==== DATA RECORDS

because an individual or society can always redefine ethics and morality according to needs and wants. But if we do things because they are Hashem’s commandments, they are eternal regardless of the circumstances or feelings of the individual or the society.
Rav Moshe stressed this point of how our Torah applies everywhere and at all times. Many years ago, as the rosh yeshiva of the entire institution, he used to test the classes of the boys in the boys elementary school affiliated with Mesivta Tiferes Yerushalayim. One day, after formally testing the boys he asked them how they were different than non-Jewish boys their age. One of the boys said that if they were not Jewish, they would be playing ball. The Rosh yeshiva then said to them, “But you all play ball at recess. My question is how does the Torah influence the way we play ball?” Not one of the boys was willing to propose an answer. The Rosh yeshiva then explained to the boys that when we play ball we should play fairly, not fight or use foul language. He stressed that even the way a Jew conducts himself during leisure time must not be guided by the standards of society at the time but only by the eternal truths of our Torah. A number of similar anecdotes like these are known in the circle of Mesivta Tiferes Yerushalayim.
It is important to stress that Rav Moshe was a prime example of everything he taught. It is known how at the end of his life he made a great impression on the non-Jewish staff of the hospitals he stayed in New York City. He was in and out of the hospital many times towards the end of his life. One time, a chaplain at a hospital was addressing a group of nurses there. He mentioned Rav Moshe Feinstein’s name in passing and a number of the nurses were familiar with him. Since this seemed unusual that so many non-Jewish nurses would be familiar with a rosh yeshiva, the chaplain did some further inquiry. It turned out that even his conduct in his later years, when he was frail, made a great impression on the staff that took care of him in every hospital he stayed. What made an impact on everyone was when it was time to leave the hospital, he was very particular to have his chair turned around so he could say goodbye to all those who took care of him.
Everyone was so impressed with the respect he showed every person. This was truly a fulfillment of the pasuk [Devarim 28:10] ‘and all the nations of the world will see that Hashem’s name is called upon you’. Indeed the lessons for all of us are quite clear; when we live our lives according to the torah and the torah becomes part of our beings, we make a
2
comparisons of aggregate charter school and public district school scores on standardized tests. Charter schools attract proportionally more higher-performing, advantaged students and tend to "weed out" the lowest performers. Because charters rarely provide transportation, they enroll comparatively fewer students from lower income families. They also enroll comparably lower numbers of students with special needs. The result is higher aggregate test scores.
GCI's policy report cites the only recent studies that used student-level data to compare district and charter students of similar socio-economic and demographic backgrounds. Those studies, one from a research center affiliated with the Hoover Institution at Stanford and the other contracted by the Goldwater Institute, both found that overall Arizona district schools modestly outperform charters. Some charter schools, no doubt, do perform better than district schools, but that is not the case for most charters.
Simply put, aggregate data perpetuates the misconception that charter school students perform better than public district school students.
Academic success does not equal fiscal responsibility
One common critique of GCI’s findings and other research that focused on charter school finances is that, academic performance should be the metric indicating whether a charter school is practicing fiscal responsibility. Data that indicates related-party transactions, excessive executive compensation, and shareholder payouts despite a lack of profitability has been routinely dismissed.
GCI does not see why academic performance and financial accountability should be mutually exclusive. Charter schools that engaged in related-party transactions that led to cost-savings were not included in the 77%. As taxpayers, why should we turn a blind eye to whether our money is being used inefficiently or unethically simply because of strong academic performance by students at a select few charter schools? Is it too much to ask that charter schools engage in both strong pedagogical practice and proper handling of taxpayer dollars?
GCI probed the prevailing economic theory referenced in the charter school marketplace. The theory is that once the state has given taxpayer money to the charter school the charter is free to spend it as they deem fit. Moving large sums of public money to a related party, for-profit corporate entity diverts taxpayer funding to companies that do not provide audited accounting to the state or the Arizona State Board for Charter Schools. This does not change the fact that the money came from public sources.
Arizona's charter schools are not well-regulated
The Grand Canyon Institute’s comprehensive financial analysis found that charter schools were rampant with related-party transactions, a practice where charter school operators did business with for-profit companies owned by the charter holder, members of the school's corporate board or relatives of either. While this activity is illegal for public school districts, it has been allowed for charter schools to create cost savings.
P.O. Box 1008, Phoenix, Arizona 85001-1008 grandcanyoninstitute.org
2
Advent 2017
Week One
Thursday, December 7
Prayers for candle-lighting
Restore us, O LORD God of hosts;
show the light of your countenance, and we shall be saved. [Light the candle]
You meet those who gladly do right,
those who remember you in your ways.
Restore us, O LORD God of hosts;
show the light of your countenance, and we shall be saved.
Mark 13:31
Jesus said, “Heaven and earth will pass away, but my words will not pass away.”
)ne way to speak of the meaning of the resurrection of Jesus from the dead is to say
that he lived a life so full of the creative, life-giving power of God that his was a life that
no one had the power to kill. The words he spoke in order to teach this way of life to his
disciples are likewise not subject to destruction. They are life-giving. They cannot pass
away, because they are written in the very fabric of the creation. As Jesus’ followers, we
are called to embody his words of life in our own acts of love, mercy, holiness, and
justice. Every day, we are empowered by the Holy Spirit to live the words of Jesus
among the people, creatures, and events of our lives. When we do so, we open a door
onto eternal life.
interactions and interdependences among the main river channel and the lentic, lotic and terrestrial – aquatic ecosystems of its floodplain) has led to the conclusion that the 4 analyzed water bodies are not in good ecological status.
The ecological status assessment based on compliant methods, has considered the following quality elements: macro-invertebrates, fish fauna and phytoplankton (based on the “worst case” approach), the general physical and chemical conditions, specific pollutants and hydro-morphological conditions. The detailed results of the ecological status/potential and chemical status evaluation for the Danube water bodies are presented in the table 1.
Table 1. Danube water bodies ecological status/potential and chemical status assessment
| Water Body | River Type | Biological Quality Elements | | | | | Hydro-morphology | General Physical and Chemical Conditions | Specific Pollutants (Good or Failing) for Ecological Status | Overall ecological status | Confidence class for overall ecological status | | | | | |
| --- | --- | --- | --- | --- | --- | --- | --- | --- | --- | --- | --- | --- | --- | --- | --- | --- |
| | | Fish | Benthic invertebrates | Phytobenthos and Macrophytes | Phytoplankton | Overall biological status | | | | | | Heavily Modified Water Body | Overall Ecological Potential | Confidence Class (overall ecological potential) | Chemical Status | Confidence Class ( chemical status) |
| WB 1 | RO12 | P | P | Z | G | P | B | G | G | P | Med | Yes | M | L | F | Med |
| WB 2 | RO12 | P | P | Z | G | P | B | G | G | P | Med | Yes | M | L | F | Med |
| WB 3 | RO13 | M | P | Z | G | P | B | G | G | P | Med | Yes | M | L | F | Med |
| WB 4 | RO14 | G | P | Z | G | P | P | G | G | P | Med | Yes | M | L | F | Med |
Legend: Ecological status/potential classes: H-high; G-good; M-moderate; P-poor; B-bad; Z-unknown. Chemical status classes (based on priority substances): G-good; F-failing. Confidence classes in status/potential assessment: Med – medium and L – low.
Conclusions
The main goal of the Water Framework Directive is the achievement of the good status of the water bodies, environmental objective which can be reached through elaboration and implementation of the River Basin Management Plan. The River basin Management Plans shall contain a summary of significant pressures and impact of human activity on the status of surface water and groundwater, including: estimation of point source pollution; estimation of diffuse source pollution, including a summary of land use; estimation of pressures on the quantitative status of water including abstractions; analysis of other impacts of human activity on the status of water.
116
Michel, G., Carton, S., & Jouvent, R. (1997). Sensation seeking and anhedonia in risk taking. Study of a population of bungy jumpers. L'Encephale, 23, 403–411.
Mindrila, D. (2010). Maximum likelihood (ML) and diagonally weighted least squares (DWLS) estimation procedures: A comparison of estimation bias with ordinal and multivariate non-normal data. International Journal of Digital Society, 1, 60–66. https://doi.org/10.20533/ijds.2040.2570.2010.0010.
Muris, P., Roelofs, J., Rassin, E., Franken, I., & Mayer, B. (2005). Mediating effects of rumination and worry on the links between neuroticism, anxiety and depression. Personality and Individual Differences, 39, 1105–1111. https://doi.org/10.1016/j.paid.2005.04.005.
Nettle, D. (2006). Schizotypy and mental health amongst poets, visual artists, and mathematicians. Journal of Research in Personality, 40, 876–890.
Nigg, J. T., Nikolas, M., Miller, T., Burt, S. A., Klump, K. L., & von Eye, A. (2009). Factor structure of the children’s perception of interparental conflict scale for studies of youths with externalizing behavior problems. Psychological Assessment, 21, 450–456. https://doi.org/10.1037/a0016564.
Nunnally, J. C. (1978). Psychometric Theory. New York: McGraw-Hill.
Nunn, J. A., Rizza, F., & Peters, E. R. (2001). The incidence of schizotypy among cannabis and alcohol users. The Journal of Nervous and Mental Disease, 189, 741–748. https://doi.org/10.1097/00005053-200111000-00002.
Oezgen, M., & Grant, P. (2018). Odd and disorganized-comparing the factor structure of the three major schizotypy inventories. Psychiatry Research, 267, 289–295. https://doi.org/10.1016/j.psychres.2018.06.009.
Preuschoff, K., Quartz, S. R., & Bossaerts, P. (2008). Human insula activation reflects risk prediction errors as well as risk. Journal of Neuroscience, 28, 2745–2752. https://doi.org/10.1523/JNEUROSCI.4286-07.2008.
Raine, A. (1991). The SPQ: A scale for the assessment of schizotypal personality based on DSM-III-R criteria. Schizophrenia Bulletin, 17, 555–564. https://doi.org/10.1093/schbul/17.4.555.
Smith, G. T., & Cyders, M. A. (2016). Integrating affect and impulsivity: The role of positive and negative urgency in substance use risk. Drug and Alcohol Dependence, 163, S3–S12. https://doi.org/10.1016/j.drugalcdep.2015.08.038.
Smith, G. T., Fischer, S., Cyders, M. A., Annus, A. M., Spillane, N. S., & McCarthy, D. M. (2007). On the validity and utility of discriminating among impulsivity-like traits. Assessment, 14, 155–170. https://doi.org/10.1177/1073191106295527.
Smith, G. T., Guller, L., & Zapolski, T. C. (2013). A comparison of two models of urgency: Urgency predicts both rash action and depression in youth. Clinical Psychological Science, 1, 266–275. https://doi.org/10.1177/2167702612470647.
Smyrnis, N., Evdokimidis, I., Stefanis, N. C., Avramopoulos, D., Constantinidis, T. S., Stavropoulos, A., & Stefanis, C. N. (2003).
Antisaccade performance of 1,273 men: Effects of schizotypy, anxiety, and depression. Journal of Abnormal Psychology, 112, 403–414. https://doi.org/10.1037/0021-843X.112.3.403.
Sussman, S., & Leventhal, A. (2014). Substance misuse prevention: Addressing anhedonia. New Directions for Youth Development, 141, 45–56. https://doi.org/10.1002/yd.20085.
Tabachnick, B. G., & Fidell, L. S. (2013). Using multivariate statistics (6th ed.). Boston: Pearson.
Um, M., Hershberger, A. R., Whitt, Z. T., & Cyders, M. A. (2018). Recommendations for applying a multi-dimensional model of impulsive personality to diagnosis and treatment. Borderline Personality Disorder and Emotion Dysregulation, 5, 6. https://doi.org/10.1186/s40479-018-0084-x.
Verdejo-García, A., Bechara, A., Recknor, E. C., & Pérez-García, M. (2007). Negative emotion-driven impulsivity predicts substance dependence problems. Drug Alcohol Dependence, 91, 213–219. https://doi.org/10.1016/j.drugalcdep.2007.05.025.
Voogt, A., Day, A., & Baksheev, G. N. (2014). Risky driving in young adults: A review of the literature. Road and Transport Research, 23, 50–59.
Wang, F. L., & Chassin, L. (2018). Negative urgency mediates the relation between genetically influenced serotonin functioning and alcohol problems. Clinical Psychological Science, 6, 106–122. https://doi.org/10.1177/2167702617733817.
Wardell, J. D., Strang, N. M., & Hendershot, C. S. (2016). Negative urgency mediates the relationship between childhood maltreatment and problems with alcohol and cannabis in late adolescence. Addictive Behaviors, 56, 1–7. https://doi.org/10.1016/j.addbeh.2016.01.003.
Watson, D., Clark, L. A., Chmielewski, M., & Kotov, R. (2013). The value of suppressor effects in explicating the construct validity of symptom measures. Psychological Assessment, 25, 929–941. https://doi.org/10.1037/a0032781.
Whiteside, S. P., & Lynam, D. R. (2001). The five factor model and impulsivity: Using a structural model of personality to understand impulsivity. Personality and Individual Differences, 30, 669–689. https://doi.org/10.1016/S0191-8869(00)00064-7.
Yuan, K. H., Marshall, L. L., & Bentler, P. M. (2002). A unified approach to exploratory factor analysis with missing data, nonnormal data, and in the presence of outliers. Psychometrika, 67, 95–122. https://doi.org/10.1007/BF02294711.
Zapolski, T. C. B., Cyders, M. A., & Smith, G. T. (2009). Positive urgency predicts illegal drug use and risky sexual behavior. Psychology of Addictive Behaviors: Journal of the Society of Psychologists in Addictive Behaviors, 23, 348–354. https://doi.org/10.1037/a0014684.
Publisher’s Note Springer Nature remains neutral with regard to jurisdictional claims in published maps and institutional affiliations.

========

PROMPT: In the entries above, find the line holding "Smith, G. T., Guller, L., &" and the line holding "Smyrnis, N., Evdokimidis, I., Stefanis, N.", then retype exactly those two lines and every line between them, and nothing else.

ANSWER BOX:
Smith, G. T., Guller, L., & Zapolski, T. C. (2013). A comparison of two models of urgency: Urgency predicts both rash action and depression in youth. Clinical Psychological Science, 1, 266–275. https://doi.org/10.1177/2167702612470647.
Smyrnis, N., Evdokimidis, I., Stefanis, N. C., Avramopoulos, D., Constantinidis, T. S., Stavropoulos, A., & Stefanis, C. N. (2003).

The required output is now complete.